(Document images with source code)

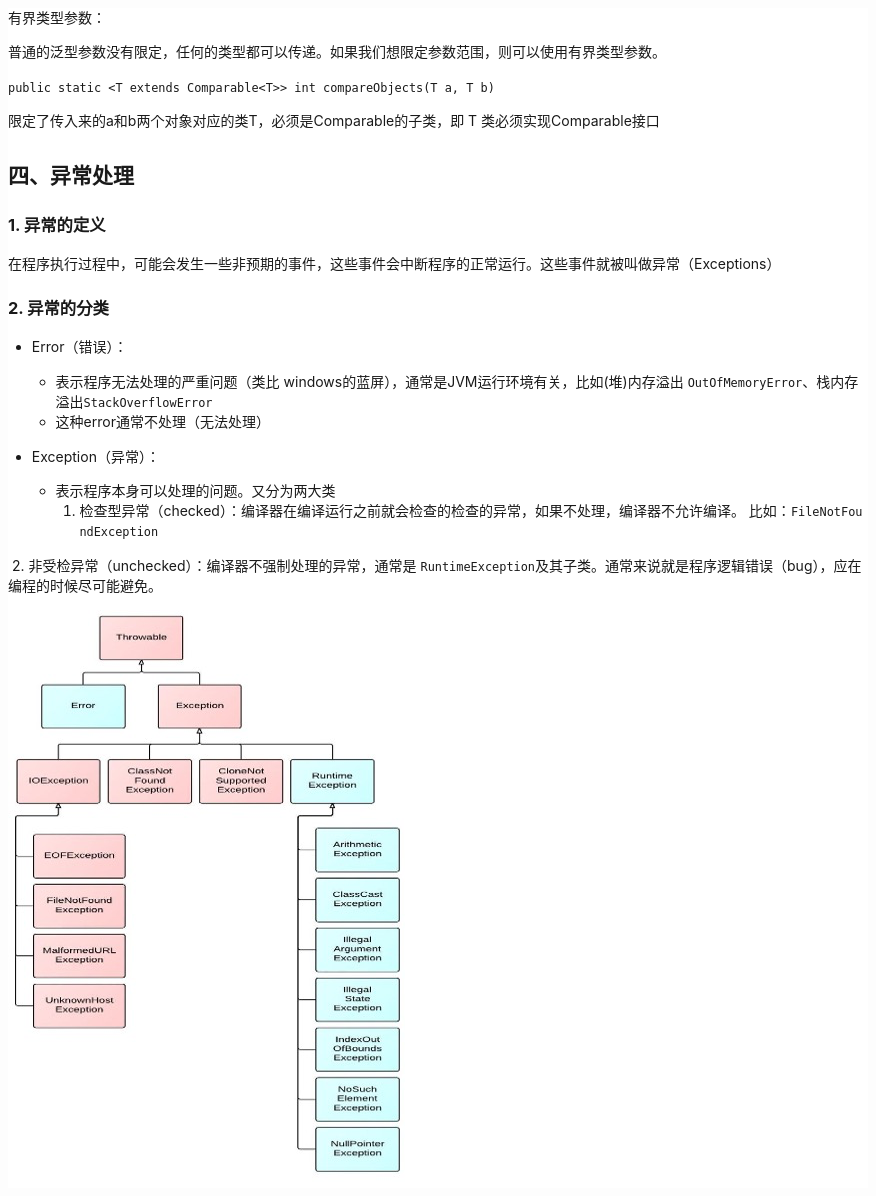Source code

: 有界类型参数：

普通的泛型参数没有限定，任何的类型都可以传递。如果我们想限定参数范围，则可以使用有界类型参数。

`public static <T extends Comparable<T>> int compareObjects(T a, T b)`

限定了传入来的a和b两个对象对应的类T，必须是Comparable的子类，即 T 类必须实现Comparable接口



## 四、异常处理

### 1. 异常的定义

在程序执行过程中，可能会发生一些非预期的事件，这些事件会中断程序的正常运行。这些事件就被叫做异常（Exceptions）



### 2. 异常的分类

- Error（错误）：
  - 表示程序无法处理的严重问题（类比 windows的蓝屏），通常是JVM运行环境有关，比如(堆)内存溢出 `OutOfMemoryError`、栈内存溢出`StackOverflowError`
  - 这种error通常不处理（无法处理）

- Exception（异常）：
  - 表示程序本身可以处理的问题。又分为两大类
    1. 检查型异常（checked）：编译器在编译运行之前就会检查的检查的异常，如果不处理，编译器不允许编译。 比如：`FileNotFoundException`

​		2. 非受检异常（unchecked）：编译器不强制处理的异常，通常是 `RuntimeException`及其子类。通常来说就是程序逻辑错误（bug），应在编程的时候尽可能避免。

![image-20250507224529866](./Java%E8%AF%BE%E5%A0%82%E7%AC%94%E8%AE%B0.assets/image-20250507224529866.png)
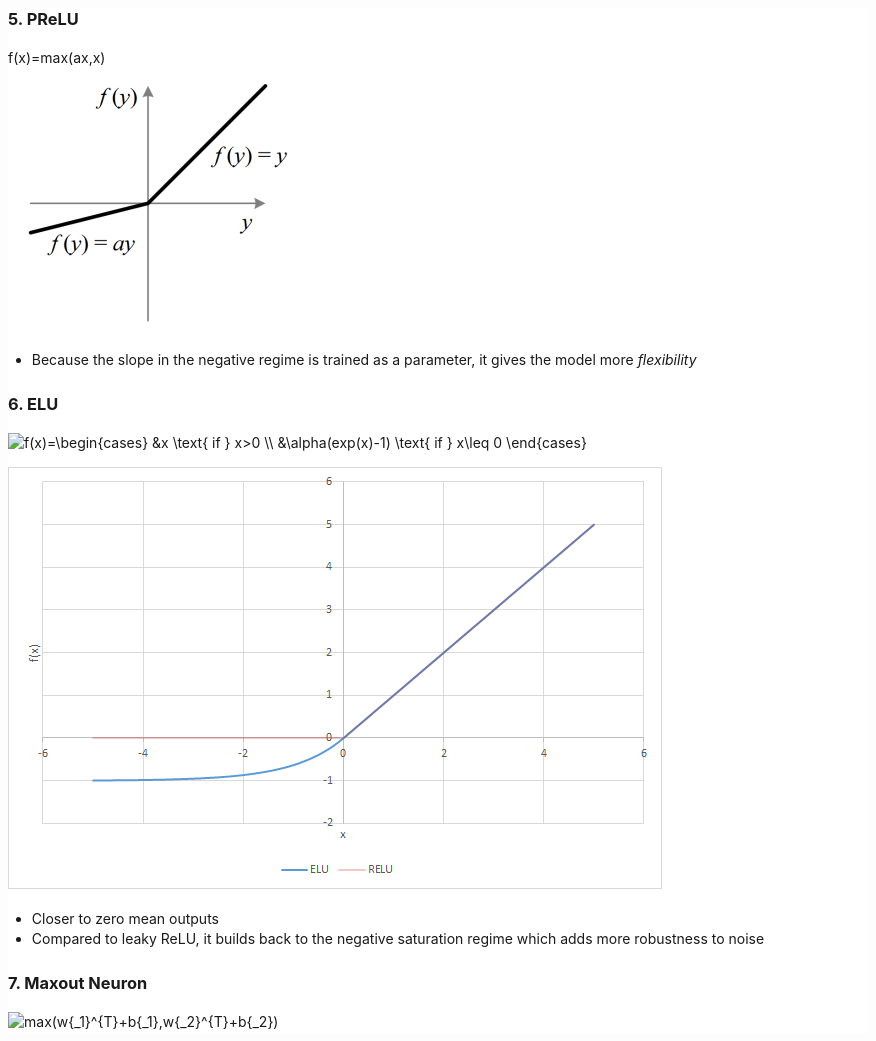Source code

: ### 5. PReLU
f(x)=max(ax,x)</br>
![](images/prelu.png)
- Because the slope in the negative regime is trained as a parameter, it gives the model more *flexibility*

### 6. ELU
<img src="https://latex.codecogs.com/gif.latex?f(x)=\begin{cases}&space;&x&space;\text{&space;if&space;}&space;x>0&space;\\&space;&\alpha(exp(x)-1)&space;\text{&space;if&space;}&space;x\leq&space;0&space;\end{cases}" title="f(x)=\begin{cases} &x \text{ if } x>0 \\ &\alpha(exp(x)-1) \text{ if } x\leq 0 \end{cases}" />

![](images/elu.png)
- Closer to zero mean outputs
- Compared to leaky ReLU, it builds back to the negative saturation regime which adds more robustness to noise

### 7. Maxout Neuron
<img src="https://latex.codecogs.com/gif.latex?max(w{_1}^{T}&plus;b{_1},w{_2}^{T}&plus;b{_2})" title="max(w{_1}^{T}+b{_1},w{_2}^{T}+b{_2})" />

## Exercise description
Could you transcribe exactly the lines from the start of the records through the line containing "- 表示程序本身可以处理的问题。又分为两大类", both ends included, leaving the pictures out?

## Response area
Source code

: 有界类型参数：

普通的泛型参数没有限定，任何的类型都可以传递。如果我们想限定参数范围，则可以使用有界类型参数。

`public static <T extends Comparable<T>> int compareObjects(T a, T b)`

限定了传入来的a和b两个对象对应的类T，必须是Comparable的子类，即 T 类必须实现Comparable接口



## 四、异常处理

### 1. 异常的定义

在程序执行过程中，可能会发生一些非预期的事件，这些事件会中断程序的正常运行。这些事件就被叫做异常（Exceptions）



### 2. 异常的分类

- Error（错误）：
  - 表示程序无法处理的严重问题（类比 windows的蓝屏），通常是JVM运行环境有关，比如(堆)内存溢出 `OutOfMemoryError`、栈内存溢出`StackOverflowError`
  - 这种error通常不处理（无法处理）

- Exception（异常）：
  - 表示程序本身可以处理的问题。又分为两大类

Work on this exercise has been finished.